▼▼▼

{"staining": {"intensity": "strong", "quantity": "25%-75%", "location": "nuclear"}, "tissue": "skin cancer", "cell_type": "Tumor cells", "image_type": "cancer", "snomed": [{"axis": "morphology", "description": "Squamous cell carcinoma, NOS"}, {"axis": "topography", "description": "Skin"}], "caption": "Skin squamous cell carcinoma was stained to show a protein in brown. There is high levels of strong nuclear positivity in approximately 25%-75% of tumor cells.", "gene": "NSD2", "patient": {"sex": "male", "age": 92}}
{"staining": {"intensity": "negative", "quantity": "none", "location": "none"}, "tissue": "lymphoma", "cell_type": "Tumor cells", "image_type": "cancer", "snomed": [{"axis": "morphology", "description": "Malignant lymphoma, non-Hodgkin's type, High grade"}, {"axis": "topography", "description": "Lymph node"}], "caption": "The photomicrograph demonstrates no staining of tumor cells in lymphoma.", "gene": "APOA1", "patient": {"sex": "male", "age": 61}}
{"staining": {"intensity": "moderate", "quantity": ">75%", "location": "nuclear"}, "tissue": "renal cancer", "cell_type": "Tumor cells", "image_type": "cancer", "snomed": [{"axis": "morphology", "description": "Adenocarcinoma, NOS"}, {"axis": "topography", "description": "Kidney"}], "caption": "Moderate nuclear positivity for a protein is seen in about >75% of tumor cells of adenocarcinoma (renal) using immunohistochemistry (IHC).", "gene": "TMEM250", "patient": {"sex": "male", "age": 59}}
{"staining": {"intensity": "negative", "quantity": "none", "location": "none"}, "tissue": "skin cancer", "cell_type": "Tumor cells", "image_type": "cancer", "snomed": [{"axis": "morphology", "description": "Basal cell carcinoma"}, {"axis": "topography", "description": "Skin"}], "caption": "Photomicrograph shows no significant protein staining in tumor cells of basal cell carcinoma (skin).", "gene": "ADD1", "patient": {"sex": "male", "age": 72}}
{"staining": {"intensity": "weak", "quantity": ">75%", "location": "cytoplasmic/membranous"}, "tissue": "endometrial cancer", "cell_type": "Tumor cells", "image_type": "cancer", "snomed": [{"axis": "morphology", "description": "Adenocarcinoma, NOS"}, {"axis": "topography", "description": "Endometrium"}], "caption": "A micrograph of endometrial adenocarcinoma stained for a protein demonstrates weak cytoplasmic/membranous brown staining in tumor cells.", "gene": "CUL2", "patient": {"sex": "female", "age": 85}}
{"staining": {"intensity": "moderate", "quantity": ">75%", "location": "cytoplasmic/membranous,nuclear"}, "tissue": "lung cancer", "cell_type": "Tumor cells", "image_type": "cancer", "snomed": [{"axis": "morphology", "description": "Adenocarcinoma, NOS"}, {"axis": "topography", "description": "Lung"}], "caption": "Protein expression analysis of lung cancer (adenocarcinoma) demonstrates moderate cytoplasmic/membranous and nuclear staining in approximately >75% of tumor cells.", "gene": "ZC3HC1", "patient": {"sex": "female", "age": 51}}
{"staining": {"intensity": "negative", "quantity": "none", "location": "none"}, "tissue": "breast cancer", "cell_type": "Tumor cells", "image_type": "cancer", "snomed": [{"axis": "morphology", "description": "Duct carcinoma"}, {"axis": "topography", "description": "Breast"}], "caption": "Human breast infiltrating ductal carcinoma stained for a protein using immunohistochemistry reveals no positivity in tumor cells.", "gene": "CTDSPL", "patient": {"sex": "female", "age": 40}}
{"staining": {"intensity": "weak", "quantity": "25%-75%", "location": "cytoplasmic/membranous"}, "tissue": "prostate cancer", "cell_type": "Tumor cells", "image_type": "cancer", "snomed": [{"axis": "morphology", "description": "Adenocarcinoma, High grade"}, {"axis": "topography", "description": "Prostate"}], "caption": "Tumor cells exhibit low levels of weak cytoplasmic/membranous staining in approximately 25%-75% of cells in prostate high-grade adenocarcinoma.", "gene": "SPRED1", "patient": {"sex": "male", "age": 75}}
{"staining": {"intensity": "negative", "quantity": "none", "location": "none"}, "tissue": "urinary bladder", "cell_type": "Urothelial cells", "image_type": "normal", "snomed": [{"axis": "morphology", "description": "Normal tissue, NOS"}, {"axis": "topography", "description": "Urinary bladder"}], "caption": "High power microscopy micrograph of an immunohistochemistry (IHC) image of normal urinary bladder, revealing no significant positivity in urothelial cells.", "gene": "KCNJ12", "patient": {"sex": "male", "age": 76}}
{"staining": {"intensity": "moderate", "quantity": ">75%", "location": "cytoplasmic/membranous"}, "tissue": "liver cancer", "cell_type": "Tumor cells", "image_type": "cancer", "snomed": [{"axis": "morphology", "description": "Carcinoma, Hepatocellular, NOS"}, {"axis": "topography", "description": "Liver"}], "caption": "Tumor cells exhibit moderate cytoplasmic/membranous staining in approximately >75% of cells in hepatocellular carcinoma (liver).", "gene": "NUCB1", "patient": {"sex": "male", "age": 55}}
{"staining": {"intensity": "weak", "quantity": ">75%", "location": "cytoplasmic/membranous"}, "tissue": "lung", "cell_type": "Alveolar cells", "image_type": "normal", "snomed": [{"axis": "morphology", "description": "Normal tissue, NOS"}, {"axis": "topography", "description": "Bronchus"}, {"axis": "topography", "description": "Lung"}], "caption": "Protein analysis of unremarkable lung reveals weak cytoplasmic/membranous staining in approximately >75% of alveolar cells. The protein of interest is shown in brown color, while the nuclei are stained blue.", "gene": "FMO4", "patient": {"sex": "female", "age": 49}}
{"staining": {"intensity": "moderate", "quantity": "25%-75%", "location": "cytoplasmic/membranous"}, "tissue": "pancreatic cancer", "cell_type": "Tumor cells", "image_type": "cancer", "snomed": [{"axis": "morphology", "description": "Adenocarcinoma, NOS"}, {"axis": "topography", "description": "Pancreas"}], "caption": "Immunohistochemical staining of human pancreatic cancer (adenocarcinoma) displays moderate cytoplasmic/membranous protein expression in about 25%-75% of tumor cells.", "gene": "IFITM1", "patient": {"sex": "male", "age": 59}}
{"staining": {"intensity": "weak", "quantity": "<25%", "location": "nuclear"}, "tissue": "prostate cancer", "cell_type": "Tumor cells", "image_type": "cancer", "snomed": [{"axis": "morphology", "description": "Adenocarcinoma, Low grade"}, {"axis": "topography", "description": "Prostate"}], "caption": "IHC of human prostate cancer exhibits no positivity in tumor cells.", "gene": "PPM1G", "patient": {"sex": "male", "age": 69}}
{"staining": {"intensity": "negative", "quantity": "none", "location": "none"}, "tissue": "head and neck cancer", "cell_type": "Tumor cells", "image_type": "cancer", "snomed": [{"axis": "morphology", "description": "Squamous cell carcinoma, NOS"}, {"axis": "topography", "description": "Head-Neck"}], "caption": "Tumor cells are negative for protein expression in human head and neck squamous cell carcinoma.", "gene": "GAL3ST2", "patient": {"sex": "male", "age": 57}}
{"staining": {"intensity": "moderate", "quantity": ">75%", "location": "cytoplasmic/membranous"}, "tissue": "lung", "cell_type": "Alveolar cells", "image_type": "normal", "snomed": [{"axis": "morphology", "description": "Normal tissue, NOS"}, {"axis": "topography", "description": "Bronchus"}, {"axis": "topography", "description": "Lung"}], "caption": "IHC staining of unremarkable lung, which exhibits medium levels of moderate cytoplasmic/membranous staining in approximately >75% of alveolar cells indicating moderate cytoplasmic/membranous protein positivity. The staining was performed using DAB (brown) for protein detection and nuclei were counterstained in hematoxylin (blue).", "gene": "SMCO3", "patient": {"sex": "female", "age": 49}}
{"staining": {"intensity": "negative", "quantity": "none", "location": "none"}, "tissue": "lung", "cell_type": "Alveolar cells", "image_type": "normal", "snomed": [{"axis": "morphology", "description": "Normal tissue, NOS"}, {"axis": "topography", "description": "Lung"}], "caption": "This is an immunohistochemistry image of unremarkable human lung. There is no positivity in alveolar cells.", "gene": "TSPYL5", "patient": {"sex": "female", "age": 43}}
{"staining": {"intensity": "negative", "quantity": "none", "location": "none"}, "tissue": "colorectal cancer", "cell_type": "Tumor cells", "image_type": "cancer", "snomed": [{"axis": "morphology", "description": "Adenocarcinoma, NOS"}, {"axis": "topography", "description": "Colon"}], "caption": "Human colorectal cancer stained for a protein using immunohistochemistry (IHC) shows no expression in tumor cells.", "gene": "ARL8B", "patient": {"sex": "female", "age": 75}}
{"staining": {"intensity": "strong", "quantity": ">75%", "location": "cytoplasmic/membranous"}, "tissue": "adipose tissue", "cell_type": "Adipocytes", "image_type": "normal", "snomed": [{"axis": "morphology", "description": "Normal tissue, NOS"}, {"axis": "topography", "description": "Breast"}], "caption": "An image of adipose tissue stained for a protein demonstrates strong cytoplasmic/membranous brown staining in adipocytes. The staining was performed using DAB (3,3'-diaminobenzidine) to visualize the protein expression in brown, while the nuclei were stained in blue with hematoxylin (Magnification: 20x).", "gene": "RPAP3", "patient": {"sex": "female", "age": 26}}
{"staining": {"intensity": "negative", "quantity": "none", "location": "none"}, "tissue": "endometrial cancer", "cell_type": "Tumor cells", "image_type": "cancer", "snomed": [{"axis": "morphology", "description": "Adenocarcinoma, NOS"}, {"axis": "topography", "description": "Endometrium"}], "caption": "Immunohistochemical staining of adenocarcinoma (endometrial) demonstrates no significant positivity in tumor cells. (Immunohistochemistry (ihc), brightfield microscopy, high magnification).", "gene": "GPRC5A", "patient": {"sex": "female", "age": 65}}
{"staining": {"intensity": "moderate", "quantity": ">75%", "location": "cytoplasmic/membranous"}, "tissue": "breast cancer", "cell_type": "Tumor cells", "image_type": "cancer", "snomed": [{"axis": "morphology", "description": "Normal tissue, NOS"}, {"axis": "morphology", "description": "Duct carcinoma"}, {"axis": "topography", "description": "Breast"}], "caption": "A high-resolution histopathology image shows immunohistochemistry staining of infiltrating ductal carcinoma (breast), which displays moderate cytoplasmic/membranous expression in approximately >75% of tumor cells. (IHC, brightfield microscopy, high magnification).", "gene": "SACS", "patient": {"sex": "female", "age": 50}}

▲▲▲

**TASK TO CARRY OUT**
Reproduce only the lines above spanning from the line containing "nuclear positivity for" through the line containing "micrograph of endometrial", word for word.

**WRITTEN ANSWER**
{"staining": {"intensity": "moderate", "quantity": ">75%", "location": "nuclear"}, "tissue": "renal cancer", "cell_type": "Tumor cells", "image_type": "cancer", "snomed": [{"axis": "morphology", "description": "Adenocarcinoma, NOS"}, {"axis": "topography", "description": "Kidney"}], "caption": "Moderate nuclear positivity for a protein is seen in about >75% of tumor cells of adenocarcinoma (renal) using immunohistochemistry (IHC).", "gene": "TMEM250", "patient": {"sex": "male", "age": 59}}
{"staining": {"intensity": "negative", "quantity": "none", "location": "none"}, "tissue": "skin cancer", "cell_type": "Tumor cells", "image_type": "cancer", "snomed": [{"axis": "morphology", "description": "Basal cell carcinoma"}, {"axis": "topography", "description": "Skin"}], "caption": "Photomicrograph shows no significant protein staining in tumor cells of basal cell carcinoma (skin).", "gene": "ADD1", "patient": {"sex": "male", "age": 72}}
{"staining": {"intensity": "weak", "quantity": ">75%", "location": "cytoplasmic/membranous"}, "tissue": "endometrial cancer", "cell_type": "Tumor cells", "image_type": "cancer", "snomed": [{"axis": "morphology", "description": "Adenocarcinoma, NOS"}, {"axis": "topography", "description": "Endometrium"}], "caption": "A micrograph of endometrial adenocarcinoma stained for a protein demonstrates weak cytoplasmic/membranous brown staining in tumor cells.", "gene": "CUL2", "patient": {"sex": "female", "age": 85}}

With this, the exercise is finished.